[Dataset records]
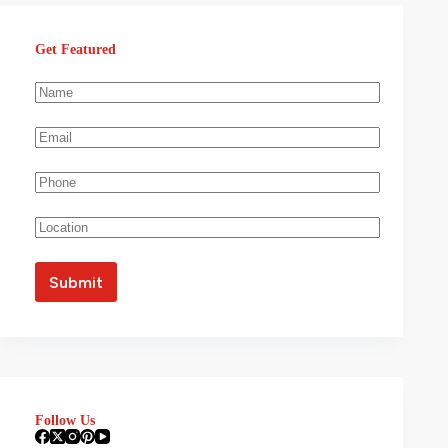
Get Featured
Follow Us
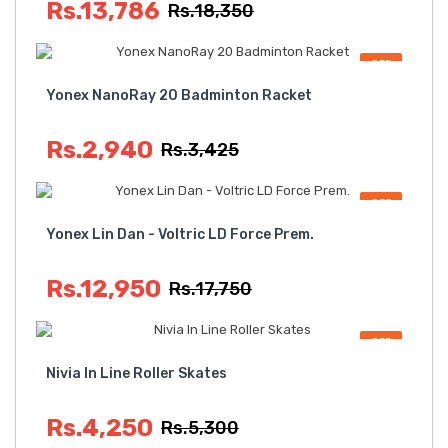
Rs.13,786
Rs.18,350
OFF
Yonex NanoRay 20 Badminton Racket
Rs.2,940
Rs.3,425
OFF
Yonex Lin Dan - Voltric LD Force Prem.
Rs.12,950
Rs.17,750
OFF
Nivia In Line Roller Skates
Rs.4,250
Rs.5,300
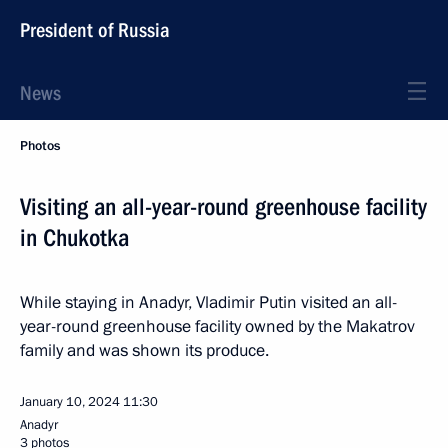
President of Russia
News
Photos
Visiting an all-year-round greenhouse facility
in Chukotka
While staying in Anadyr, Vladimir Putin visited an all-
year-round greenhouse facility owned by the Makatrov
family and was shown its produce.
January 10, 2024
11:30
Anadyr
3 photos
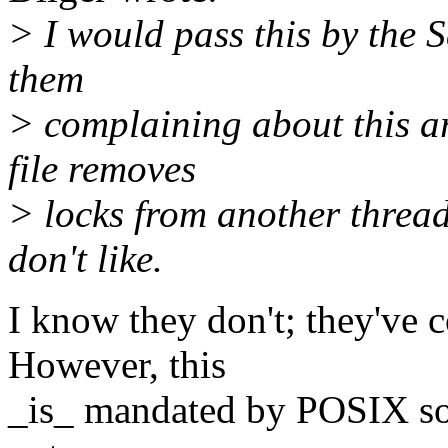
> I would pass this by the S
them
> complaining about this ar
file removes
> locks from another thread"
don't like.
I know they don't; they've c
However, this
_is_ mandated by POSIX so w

--

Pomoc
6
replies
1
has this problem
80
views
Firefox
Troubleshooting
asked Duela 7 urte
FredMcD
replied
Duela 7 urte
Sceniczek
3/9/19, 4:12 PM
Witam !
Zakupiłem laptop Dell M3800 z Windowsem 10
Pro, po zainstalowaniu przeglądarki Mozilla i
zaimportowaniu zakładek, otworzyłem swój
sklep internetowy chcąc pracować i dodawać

→ Work task:
Quote the listing from the line containing "Get Featured" through the line containing "by POSIX so w", leaving out the picture placeholders.

→ Finished exercise:
Get Featured
Follow Us
Rs.13,786
Rs.18,350
OFF
Yonex NanoRay 20 Badminton Racket
Rs.2,940
Rs.3,425
OFF
Yonex Lin Dan - Voltric LD Force Prem.
Rs.12,950
Rs.17,750
OFF
Nivia In Line Roller Skates
Rs.4,250
Rs.5,300
President of Russia
News
Photos
Visiting an all-year-round greenhouse facility
in Chukotka
While staying in Anadyr, Vladimir Putin visited an all-
year-round greenhouse facility owned by the Makatrov
family and was shown its produce.
January 10, 2024
11:30
Anadyr
3 photos
> I would pass this by the S
them
> complaining about this ar
file removes
> locks from another thread"
don't like.
I know they don't; they've c
However, this
_is_ mandated by POSIX so w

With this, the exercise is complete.